== Problem to solve ==
Scan the entries that follow and copy out every line containing "Left".

== Listed entries ==

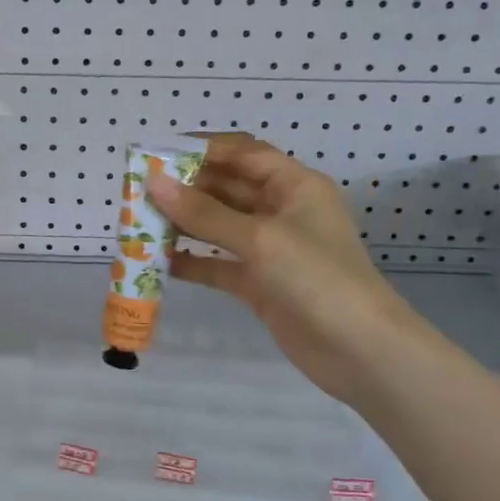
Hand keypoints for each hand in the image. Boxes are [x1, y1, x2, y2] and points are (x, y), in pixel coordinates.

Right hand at [145, 133, 420, 401]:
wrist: (360, 350)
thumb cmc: (317, 278)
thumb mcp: (260, 239)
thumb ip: (204, 213)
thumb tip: (154, 183)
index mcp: (295, 185)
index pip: (244, 153)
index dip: (203, 149)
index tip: (157, 153)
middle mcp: (282, 210)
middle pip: (227, 188)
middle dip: (186, 188)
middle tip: (139, 191)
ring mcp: (271, 249)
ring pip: (219, 226)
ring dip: (184, 224)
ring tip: (140, 223)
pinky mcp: (260, 283)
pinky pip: (219, 264)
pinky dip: (193, 261)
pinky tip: (160, 261)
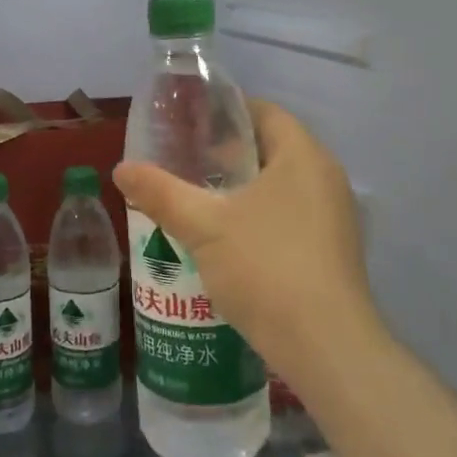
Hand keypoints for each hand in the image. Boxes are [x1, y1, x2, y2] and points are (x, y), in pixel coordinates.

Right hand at [113, 99, 375, 382]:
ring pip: (282, 186)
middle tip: (185, 160)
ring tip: (199, 197)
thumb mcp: (203, 226)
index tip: (190, 122)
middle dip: (230, 152)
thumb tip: (121, 169)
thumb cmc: (265, 267)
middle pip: (273, 148)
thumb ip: (161, 192)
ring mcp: (335, 217)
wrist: (323, 345)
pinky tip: (227, 238)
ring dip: (243, 188)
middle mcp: (326, 178)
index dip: (227, 111)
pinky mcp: (332, 251)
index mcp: (303, 157)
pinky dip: (259, 215)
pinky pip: (291, 216)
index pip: (266, 112)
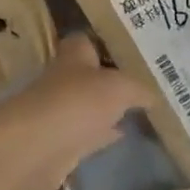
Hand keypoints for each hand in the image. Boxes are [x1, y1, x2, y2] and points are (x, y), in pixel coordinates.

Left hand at [0, 33, 144, 189]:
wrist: (35, 148)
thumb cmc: (77, 103)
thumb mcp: (120, 88)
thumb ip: (139, 90)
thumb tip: (154, 97)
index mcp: (74, 55)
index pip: (89, 40)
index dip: (108, 42)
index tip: (134, 49)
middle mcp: (65, 79)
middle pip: (91, 74)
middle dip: (113, 78)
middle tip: (146, 80)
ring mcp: (61, 112)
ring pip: (91, 105)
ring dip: (109, 108)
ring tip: (141, 108)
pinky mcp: (61, 143)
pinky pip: (88, 134)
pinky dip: (104, 134)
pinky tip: (124, 134)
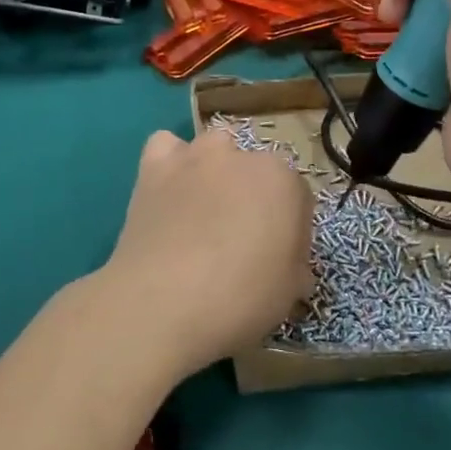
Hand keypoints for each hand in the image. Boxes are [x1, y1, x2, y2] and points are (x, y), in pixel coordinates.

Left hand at [95, 130, 312, 380]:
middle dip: (252, 198)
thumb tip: (286, 262)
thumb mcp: (290, 291)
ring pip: (212, 149)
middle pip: (254, 171)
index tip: (280, 260)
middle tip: (241, 241)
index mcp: (281, 180)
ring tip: (204, 213)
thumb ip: (294, 263)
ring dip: (214, 173)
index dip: (291, 232)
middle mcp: (239, 155)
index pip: (297, 197)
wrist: (163, 302)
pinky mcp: (153, 168)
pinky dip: (170, 163)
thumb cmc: (240, 298)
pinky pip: (165, 146)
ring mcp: (193, 156)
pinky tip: (170, 191)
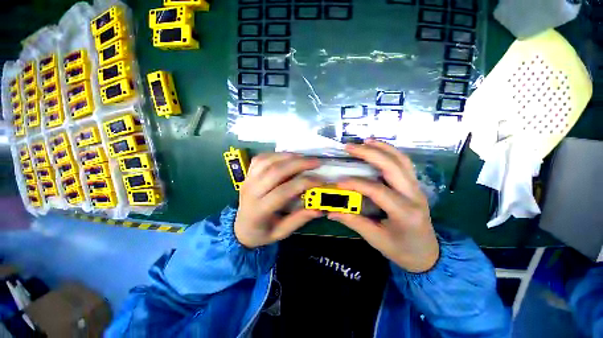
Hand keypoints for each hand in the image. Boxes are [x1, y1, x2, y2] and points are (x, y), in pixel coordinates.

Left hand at [234, 153, 323, 248]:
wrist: (240, 227)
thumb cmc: (262, 232)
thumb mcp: (280, 233)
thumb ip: (298, 220)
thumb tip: (318, 209)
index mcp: (259, 210)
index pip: (283, 192)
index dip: (303, 183)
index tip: (320, 181)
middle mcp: (251, 192)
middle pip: (275, 171)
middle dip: (298, 164)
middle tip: (316, 162)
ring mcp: (248, 180)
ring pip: (267, 161)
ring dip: (288, 156)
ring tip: (304, 157)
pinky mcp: (248, 174)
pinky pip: (260, 158)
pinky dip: (276, 154)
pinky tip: (288, 156)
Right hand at [328, 139, 439, 272]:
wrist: (428, 253)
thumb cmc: (402, 249)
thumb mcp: (376, 240)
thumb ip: (354, 222)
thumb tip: (330, 211)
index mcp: (405, 213)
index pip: (377, 191)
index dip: (356, 184)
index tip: (338, 183)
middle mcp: (414, 195)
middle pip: (393, 166)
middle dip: (370, 153)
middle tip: (349, 147)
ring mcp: (417, 187)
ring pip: (401, 160)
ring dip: (382, 147)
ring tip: (364, 141)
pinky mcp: (414, 185)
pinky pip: (403, 163)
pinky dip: (390, 152)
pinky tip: (377, 148)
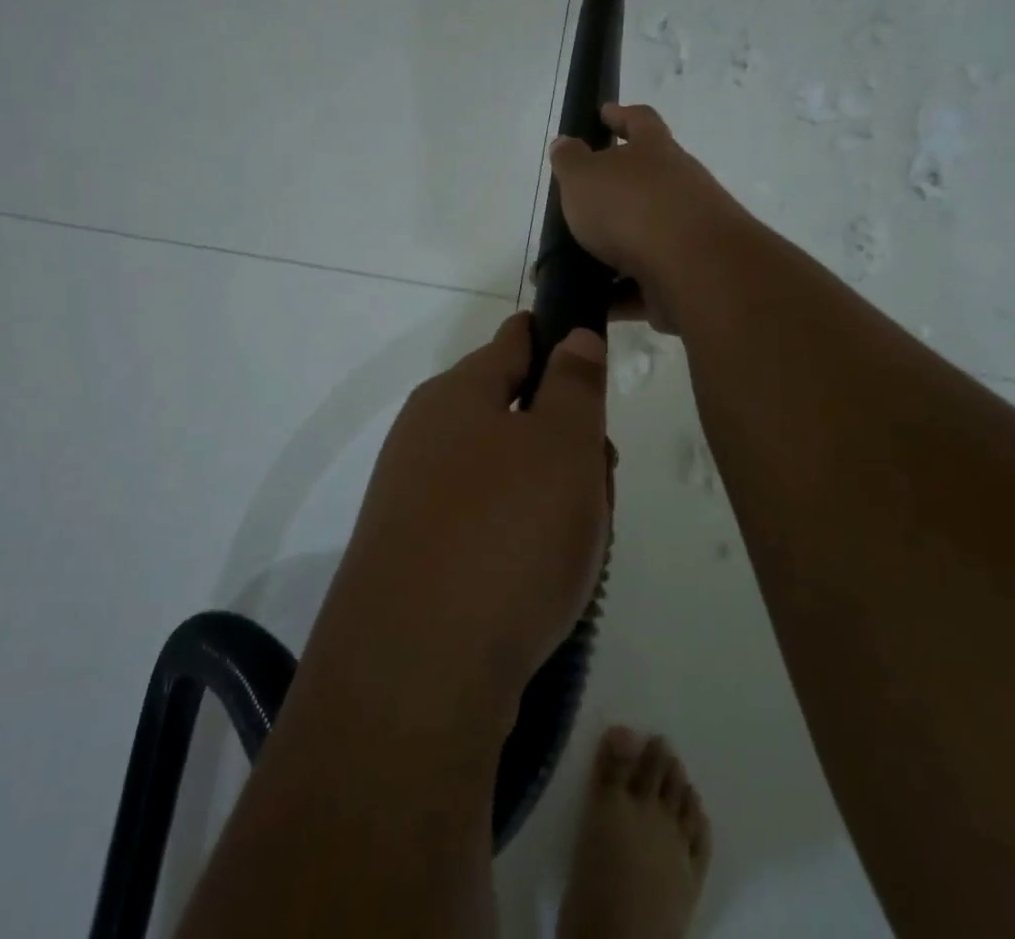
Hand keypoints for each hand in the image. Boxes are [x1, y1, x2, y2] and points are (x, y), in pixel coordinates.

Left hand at [310, 313, 611, 714]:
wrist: (416, 677)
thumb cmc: (506, 534)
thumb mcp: (563, 443)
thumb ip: (575, 382)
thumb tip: (572, 336)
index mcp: (456, 394)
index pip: (514, 342)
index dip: (559, 343)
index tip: (596, 372)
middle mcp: (426, 437)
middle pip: (514, 414)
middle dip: (566, 440)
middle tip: (600, 480)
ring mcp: (414, 500)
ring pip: (505, 475)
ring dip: (551, 496)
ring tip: (580, 543)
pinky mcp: (414, 560)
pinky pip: (484, 526)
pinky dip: (521, 540)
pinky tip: (544, 581)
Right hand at [549, 104, 747, 332]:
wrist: (693, 268)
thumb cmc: (632, 207)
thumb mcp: (584, 176)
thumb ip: (570, 161)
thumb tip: (565, 144)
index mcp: (656, 152)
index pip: (640, 121)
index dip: (621, 115)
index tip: (604, 113)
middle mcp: (678, 187)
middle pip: (646, 182)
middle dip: (615, 192)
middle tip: (580, 202)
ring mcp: (686, 234)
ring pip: (643, 237)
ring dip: (612, 249)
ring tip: (573, 262)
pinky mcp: (685, 278)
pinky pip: (644, 283)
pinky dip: (619, 292)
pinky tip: (590, 301)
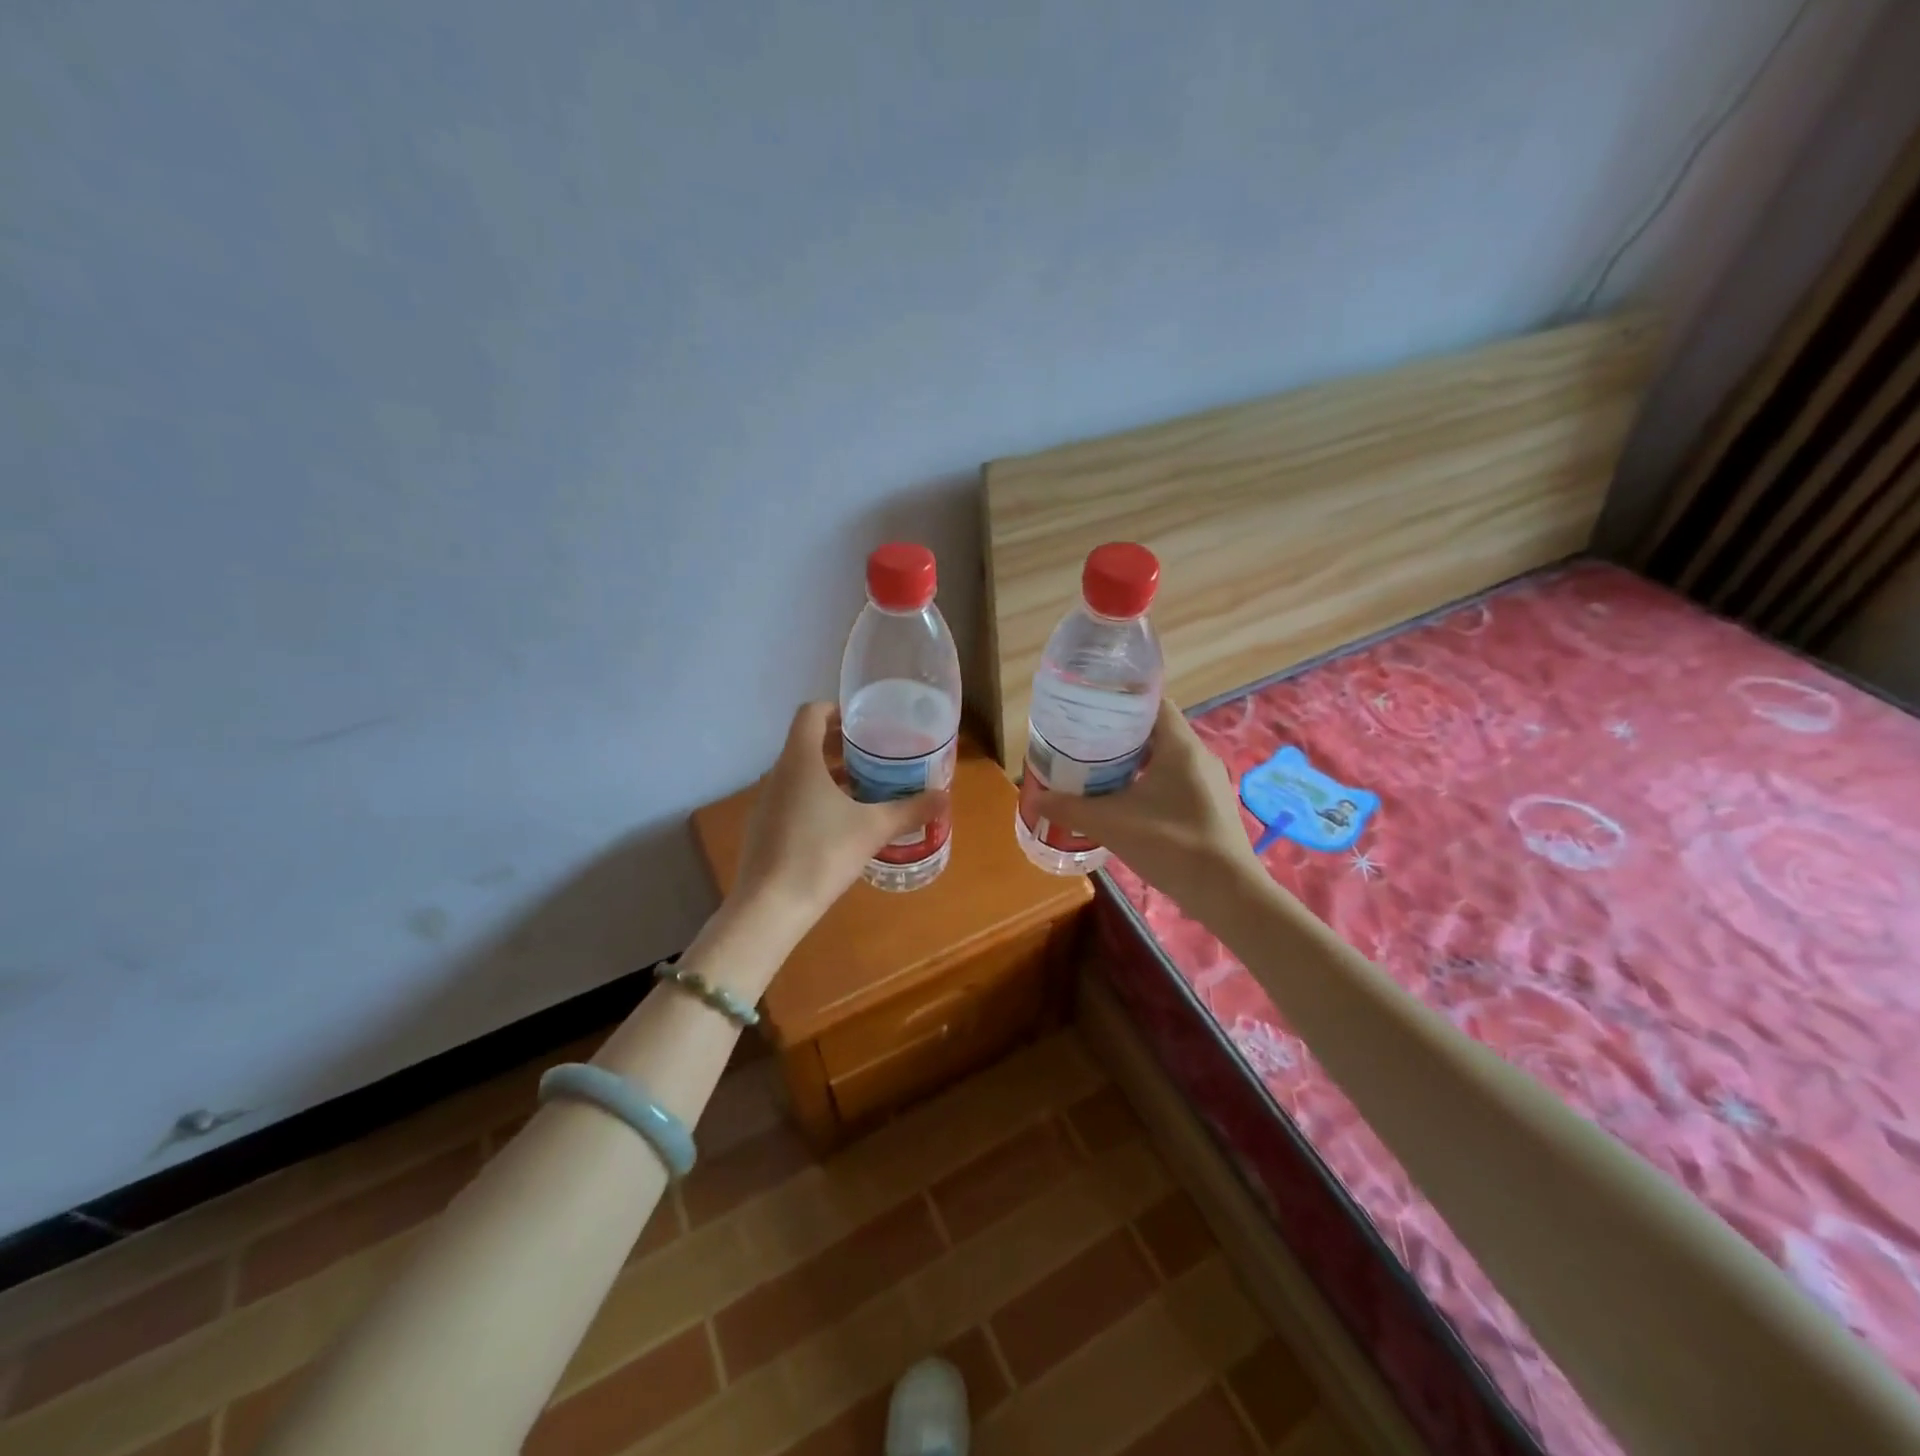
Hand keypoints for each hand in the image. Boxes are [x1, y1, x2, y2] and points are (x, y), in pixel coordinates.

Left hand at [732, 702, 948, 925]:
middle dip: (841, 745)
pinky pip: (791, 799)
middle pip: (806, 743)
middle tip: (876, 755)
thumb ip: (910, 810)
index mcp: (799, 760)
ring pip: (799, 774)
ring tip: (864, 789)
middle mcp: (778, 774)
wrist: (770, 907)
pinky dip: (815, 798)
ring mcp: (766, 803)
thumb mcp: (873, 829)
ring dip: (829, 774)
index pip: (810, 713)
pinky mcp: (763, 829)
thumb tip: (944, 796)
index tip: (865, 723)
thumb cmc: (821, 854)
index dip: (837, 709)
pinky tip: (840, 825)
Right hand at [1029, 699, 1255, 900]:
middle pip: (1155, 731)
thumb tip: (1035, 796)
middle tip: (1084, 742)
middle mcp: (1199, 756)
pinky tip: (1125, 803)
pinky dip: (1149, 784)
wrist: (1227, 894)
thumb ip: (1070, 808)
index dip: (1120, 701)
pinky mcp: (1209, 807)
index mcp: (1180, 746)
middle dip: (1119, 735)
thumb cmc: (1172, 845)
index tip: (1090, 710)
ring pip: (1165, 758)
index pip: (1152, 702)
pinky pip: (1174, 781)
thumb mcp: (1112, 824)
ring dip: (1134, 762)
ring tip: (1097, 771)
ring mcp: (1208, 783)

== The answer ==
Left hand at [0, 33, 144, 189]:
Left hand at [95, 130, 312, 380]:
Left hand at [234, 153, 323, 248]:
Left hand at [310, 313, 611, 714]:
Left hand at [732, 702, 948, 925]:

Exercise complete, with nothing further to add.